Vicky Cristina Barcelona
Directed by Woody Allen
Woody Allen’s Vicky Cristina Barcelona is, quite literally, the work of a dirty old man. This is not a criticism, merely a description. Allen is 72 now, and he has made a movie whose most notable scenes involve a lesbian embrace between the luscious blonde Scarlett Johansson and the equally luscious brunette Penélope Cruz followed by a ménage à trois featuring the two women and the glamorous leading man, Javier Bardem.
Also on display, although far more modestly, is a ravishing British actress named Rebecca Hall. She plays Vicky, an American graduate student spending the summer in Spain in pursuit of a master’s degree in “Catalan identity”–which is odd, since she speaks no Spanish and since “Catalan identity” is not the name of a recognized field in which one is awarded a master’s degree.
But then, Vicky is not a resident of the real world. She is a creature in Woody Allen World, a place that only superficially resembles our own. In Woody Allen World, for example, people speak in the overly deliberate manner of characters in a mediocre drawing room comedy.
The ensemble of Vicky Cristina Barcelona discuss death and love and pain and art with a deadly seriousness entirely unleavened by the irony, wit, and humor that made people think, once upon a time, of Woody Allen as a man with something significant to say.
Even omniscient narrators living in Woody Allen World, who might otherwise be expected to have a modest command of the English language, deploy pretentious malapropisms that reveal their creator’s profound intellectual insecurity. Vicky Cristina Barcelona has just such a narrator, given fussy voice by a fussy stage actor with the fussy name of Christopher Evan Welch.
The narrator is also something of a bore (not that Allen knows this) since he keeps describing to us in words exactly what we’re watching. As Vicky and her friend Cristina take photographs around Barcelona, the narrator says, “They spent the day taking pictures in Barcelona.” And with the ham-handed obviousness that, at times, afflicts the old when discussing the actions of the young, he informs us that, for one character, “the thought of them in bed caused her some conflict.”
Listening to narration this dreadful causes me some conflict, too–conflict between my desire to throw things at the screen and my need for the money I will receive for this review.
And yet Vicky Cristina Barcelona is not entirely without interest.

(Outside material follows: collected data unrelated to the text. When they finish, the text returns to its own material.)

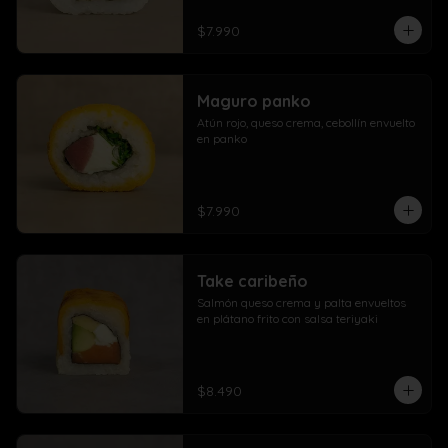
$7.990
Maguro panko
Atún rojo, queso crema, cebollín envuelto 
en panko
$7.990
Take caribeño
Salmón queso crema y palta envueltos 
en plátano frito con salsa teriyaki
$8.490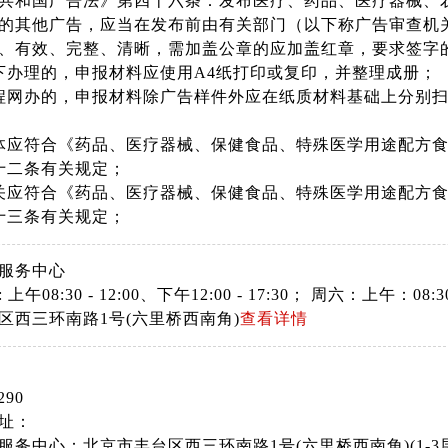
共和国广告法》第四十六条：发布医疗、药品、医疗器械、
的其他广告，应当在发布前由有关部门（以下称广告审查机
、有效、完整、清晰，需加盖公章的应加盖红章，要求签字
下办理的，申报材料应使用A4纸打印或复印，并整理成册；
程网办的，申报材料除广告样件外应在纸质材料基础上分别扫
体应符合《药品、医疗器械、保健食品、特殊医学用途配方
十二条有关规定；
关应符合《药品、医疗器械、保健食品、特殊医学用途配方
十三条有关规定；
服务中心
上午08:30 - 12:00、下午12:00 - 17:30； 周六：上午
区西三环南路1号(六里桥西南角)
查看详情
290
址：
服务中心：北京市丰台区西三环南路1号(六里桥西南角)(1-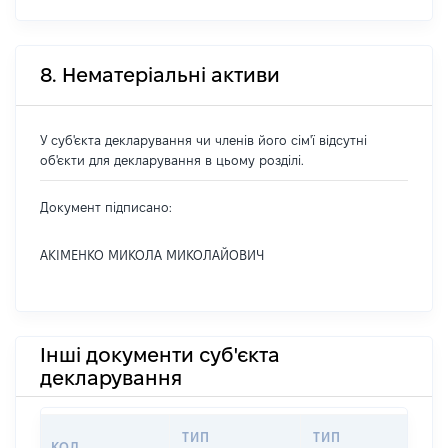
8. Нематеріальні активи
У суб'єкта декларування чи членів його сім'ї відсутні
об'єкти для декларування в цьому розділі.
Документ підписано:
АКІМЕНКО МИКОЛА МИКОЛАЙОВИЧ
Інші документи суб'єкта
декларування
ТИП
ТИП
КОД
П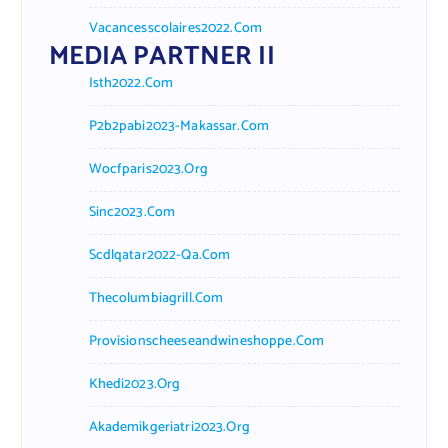
Vacancesscolaires2022.com
MEDIA PARTNER II
Isth2022.com
P2b2pabi2023-Makassar.com
Wocfparis2023.org
Sinc2023.com
Scdlqatar2022-Qa.com
Thecolumbiagrill.com
Provisionscheeseandwineshoppe.com
Khedi2023.org
Akademikgeriatri2023.org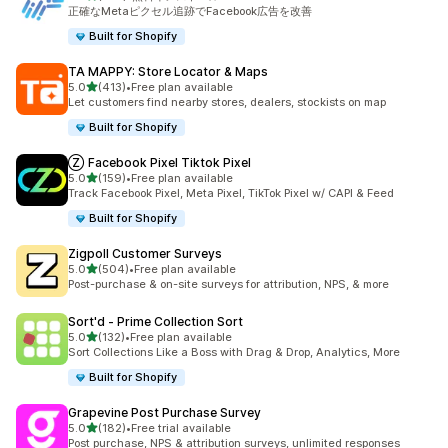
合計レビュー数：104件
正確なMetaピクセル追跡でFacebook広告を改善
Built for Shopify
TA MAPPY: Store Locator & Maps
5つ星中
5.0
(413)
•
Free plan available
合計レビュー数：413件
Let customers find nearby stores, dealers, stockists on map
Built for Shopify
Ⓩ Facebook Pixel Tiktok Pixel
5つ星中
5.0
(159)
•
Free plan available
合計レビュー数：159件
Track Facebook Pixel, Meta Pixel, TikTok Pixel w/ CAPI & Feed
Built for Shopify
Zigpoll Customer Surveys
5つ星中
5.0
(504)
•
Free plan available
合計レビュー数：504件
Post-purchase & on-site surveys for attribution, NPS, & more
Sort'd ‑ Prime Collection Sort
5つ星中
5.0
(132)
•
Free plan available
合計レビュー数：132件
Sort Collections Like a Boss with Drag & Drop, Analytics, More
Built for Shopify
Grapevine Post Purchase Survey
5つ星中
5.0
(182)
•
Free trial available
合計レビュー数：182件
Post purchase, NPS & attribution surveys, unlimited responses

For one thing, it is rare to see a work of such profound misogyny. This is a movie about how impossible it is for women to be satisfied, how women do everything in their power to destroy their own happiness and the happiness of others, and how they perpetrate emotional violence on themselves and the men hapless enough to cross their paths. Interesting perspective on the opposite sex from a man who allowed his girlfriend to find nude photographs he had taken of her teenage daughter, his lover.
Vicky, the Catalan identity student, is tightly wound, nasty, and depressed. When Juan Antonio proposes that he, Vicky, and her friend Cristina all go to bed together, Vicky responds with shock, horror, and disgust–which, to be sure, only reveals how desperately she wants it. She is a proper bourgeois, engaged to a businessman who works for a company called Global Enterprises. She thinks she wants stability and certainty; but of course, what she really wants is some romantic guitar playing and an hour in a glen with Juan Antonio.
Cristina is hungering for “something more.” She wants to be an artist but doesn’t know how to express herself (another condition that afflicts Allen women). She is, one character says, chronically dissatisfied. The bourgeois life is not for her, but when she finds herself in the more adventurous ménage à trois situation with Juan Antonio and his ex-wife, Maria Elena, she decides that isn’t for her, either.
The only woman who seems to have any sense of herself is Maria Elena, who is passion personified–which means she is sexually omnivorous, nasty, suicidal, and homicidal. Her spiritual ugliness is captured perfectly by Penélope Cruz in a knockout performance. Of course, since most of the time she is speaking in idiomatic Spanish, I have no idea whether her dialogue is as ludicrous as everyone else’s.
Allen is often praised for the roles he writes for women. It is true that he writes many roles for women, unlike other comic moviemakers. So what if many of them are whores, psychotics, or bipolar lunatics, either sexually withholding or sexually demonic? He gives them a lot of lines, and for actresses, that’s all that matters.
Coming up next from Woody Allen: a movie about a man in his sixties and his obsession with an actress very much like Scarlett Johansson. (Google her name and Allen’s and look at the pictures that come up and you will see image after image of him staring straight at her breasts.)
About this I’m not kidding. Larry David plays the Jewish man in his sixties. That makes sense. Allen’s entire life has become a routine straight out of Curb Your Enthusiasm.
John Podhoretz, editorial director of Commentary, is THE WEEKLY STANDARD‘s movie critic.